A presença trombos a nível da aurícula direita é considerada rara, estando descritos casos na literatura da associação com fibrilhação auricular, pericardite constritiva, hipertensão pulmonar, estados de hipercoagulabilidade genéticos ou adquiridos ou instrumentalização cardíaca1. A incidência de trombos tumorais cardíacos associados ao carcinoma hepatocelular (CHC) é rara (1 a 4%)2, resultando da invasão tumoral pela veia hepática ou veia cava inferior. Menos frequente é o envolvimento cardíaco como forma de apresentação do CHC. A invasão vascular tumoral tem mau prognóstico com sobrevida média de 19 a 30.8 meses.3
Descreve-se caso de homem de 73 anos com antecedentes de doença hepática crónica de etiologia alcoólica, sem descompensações prévias, acompanhado até há 2 anos na consulta de Gastroenterologia, a qual abandonou.

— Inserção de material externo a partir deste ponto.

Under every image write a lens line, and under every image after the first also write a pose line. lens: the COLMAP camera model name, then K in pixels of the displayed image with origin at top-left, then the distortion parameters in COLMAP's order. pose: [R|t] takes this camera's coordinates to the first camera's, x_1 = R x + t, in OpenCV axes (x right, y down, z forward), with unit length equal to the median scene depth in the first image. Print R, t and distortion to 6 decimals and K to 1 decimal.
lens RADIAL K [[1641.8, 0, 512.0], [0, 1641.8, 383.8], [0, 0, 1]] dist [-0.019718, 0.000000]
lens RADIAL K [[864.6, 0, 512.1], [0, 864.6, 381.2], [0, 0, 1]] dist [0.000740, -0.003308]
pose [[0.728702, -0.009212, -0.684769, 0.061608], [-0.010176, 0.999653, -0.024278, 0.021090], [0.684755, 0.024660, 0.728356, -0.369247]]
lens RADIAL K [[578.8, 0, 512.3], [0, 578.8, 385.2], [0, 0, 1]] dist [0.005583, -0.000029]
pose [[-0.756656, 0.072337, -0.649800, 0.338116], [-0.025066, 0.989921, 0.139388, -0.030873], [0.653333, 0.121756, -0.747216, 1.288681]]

Por quadro de distensão abdominal e edema dos membros inferiores com uma semana de evolução recorreu ao serviço de urgência, evidenciando-se ao exame objetivo a presença de edema dos membros inferiores (sinal de godet +++), ascite, ingurgitamento jugular, bem como estigmas de doença hepática crónica.
Analiticamente com elevação das transaminases, protrombinémia:36% e hiperbilirrubinémia mista, pelo que realizou ecografia abdominal que revelou duas formações nodulares no lobo hepático esquerdo (16 e 8mm) e uma no lobo direito (10mm) compatíveis com CHC. Pedida tomografia computorizada toraco-abdomino-pélvica para estadiamento que além das lesões hepáticas, relevou lesão secundária suprarrenal, trombo na veia cava inferior e trombo na aurícula direita com 6,3x3,6cm (figura 1). O ecocardiograma transtorácico confirmou volumosa massa auricular direita (68x51mm) com procidência para o anel tricúspide em diástole, com risco de se tornar obstrutiva (figura 2).

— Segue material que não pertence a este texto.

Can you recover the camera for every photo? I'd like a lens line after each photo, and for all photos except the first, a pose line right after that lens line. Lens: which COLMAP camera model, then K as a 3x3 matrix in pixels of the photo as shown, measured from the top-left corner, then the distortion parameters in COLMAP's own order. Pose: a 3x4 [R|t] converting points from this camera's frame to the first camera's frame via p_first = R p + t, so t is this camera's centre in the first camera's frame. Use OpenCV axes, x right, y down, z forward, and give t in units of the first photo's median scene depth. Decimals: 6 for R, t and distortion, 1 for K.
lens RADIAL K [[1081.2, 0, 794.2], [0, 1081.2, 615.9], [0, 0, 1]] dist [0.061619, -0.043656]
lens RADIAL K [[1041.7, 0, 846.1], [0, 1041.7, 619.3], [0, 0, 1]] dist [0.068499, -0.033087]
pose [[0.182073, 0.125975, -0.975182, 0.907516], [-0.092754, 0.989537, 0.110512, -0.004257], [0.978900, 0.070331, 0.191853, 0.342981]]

Iniciou hipocoagulação e contatou-se a Cirurgia Cardiotorácica, contudo pela inexistência de critérios para intervenção cirúrgica pela Cirurgia Hepatobiliar e consequente ausência de controlo da patologia de base associado ao prognóstico reservado, o doente ficou sob controlo sintomático, verificando-se agravamento clínico progressivo, falecendo ao 20º dia de internamento.
Figura I

Corte transversal de tomografia computorizada com contraste evidenciando voluma massa na aurícula direita
Figura II

Plano apical 4 câmaras de ecocardiograma transtorácico evidenciando volumosa massa na aurícula direita com protusão sobre a válvula tricúspide em diástole (à esquerda). Plano apical 4 câmaras com estudo doppler em sístole (à direita).
BIBLIOGRAFIA
1. Kaul P, George R, Paniagua R, Balaji S, Sivananthan M, Sapsford R. Massive inferior venacavo-atrial thrombus following neoadjuvant chemotherapy. Br J Cardiol. 2012;19:184
2. Vallakati A, Chandra PA, Frankel R, Shani J. Intra-atrial tumor thrombi secondary to hepatocellular carcinoma responding to chemotherapy.N Am J Med Sci.2011;3(9):435–437
3. Sakamoto K, Nagano H. Outcomes of surgery for hepatocellular carcinoma with tumor thrombus in the inferior vena cava or right atrium. Surg Today. 2018;48(9):819 – 824.